Supplied passage:
Preface and acknowledgements

As cinema moves into its second century, it is surprising that relatively few comprehensive historical accounts of film music have so far appeared in print. This is by no means to say that there is a dearth of perceptive and thought-provoking writing about film music: on the contrary, since the 1980s the field has become a rich growth area in both academic and popular circles, and an ever-growing understanding and appreciation of the filmic medium’s often strikingly varied musical potentialities have helped rescue the film musician’s craft from the stigma of hack commercialism which constantly blighted its reputation from the earliest years. At the same time, and equally late in the day, film scholars have begun to draw wider attention to the need not only to regard a film’s soundtrack as an indivisible composite element, but also to consider it as at least equal to – and in some cases arguably more important than – the moving images which, as cinema’s raison d’être, were traditionally viewed as its overridingly dominant parameter. Hopefully the days when it was possible to devote an entire volume to a discussion of the aesthetics of cinema without adequately addressing either its sound or music (for an example, see Aumont et al. 1983) are long since gone.

Of the many varied histories of film music that could, and hopefully will, be written, the present enterprise aims to provide a straightforward introduction to the development of film-music techniques in a selection of Anglophone and non-Anglophone cinemas, with emphases placed on the practical roles of composers, musicians, music directors and supervisors, their changing working conditions, cultural contexts and creative aspirations, and the various ways in which their work has been received. At the risk of stating the obvious, this book is neither a history of film-music theory nor a history of film-music literature, though seminal observations from each are introduced liberally throughout the text where they are directly relevant to the practice and consumption of such music at various points in its history. Readers desiring coherent accounts of the film-music literature are recommended to consult the admirable critical summaries by Martin Miller Marks (1997, 3–25) and Robynn Stilwell (2002). Among the most readable and concise overviews of general trends in film-music theory is that offered by Annette Davison in the first three chapters of her recent book on contemporary film (2004).

Supplied information:

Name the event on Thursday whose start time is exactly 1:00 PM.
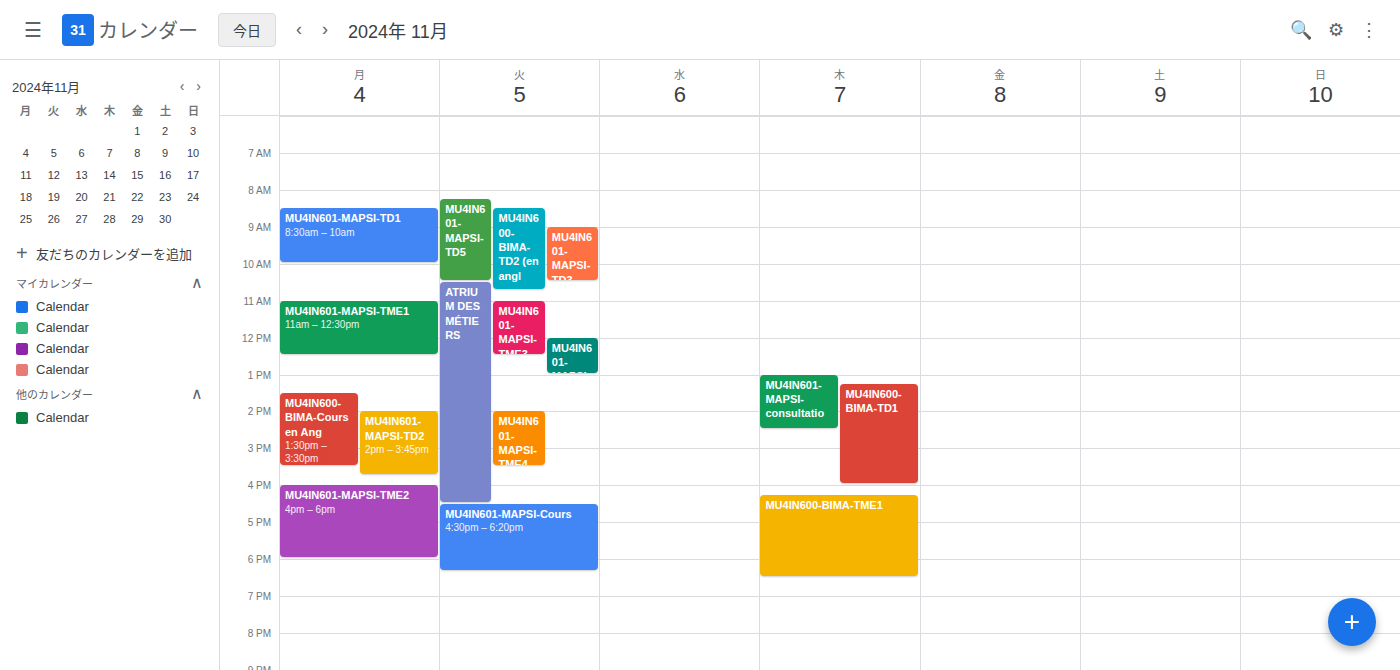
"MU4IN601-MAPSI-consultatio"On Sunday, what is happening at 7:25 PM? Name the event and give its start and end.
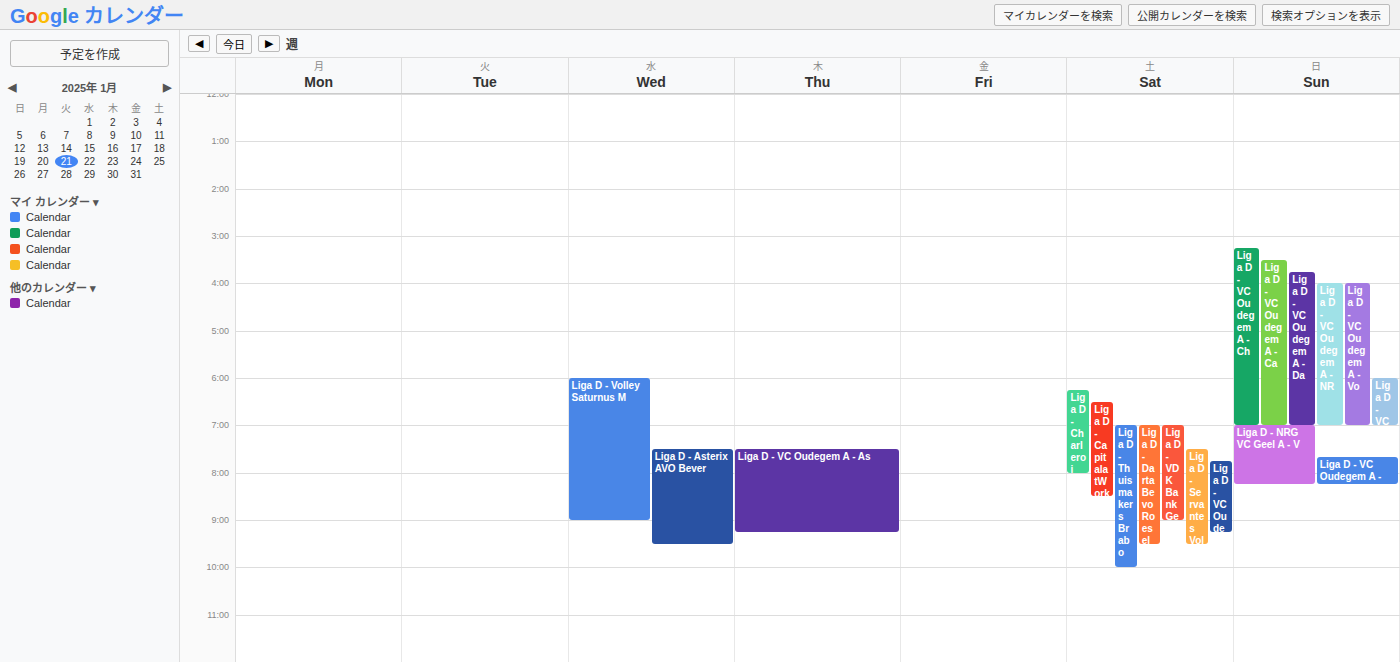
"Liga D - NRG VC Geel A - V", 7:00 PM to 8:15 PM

Given exercise 1: List each source that the film-music preface cites with a publication year, giving the author name and the year as the text shows them.
Given exercise 2: Carry the film-music preface forward by one paragraph, beginning right after its final sentence.

Exercise response 1:
- Aumont et al., 1983
- Martin Miller Marks, 1997
- Robynn Stilwell, 2002
- Annette Davison, 2004

Exercise response 2:
For the era of silent film (Chapter 1) the principal sources for contemporaneous commentary are technical manuals on film accompaniment, the film industry’s trade press, newspapers and other journals, which discuss matters relating to film music both practical and aesthetic – though rarely in significant depth. As Rick Altman and other modern scholars have shown, the early silent era demonstrated considerable diversity in its sonic provision before standardization took hold and subsequently shaped the often formulaic accompanying practices of the sound film. Aesthetic debate about the value and potential of film sound and music, on the part of both theorists and practitioners, grew markedly more heated with the introduction of synchronized soundtracks in the late 1920s (Chapter 2), and was at times related to a perceived conflict between the demands of stage-influenced theatricality and the more adventurous realms of filmic fantasy (Chapter 4). Some bold film-makers experimented with ‘contrapuntal’ uses of sound which jarred with the visual image (for examples from the early Soviet sound film, see Chapter 9). Others, notably in France (Chapters 2 and 8), refused to allow dialogue to achieve the overarching supremacy which was later to be one of the most obvious characteristics of mainstream narrative cinema in Hollywood (its typical practices considered in detail in Chapters 3 and 5) – and indeed ever since.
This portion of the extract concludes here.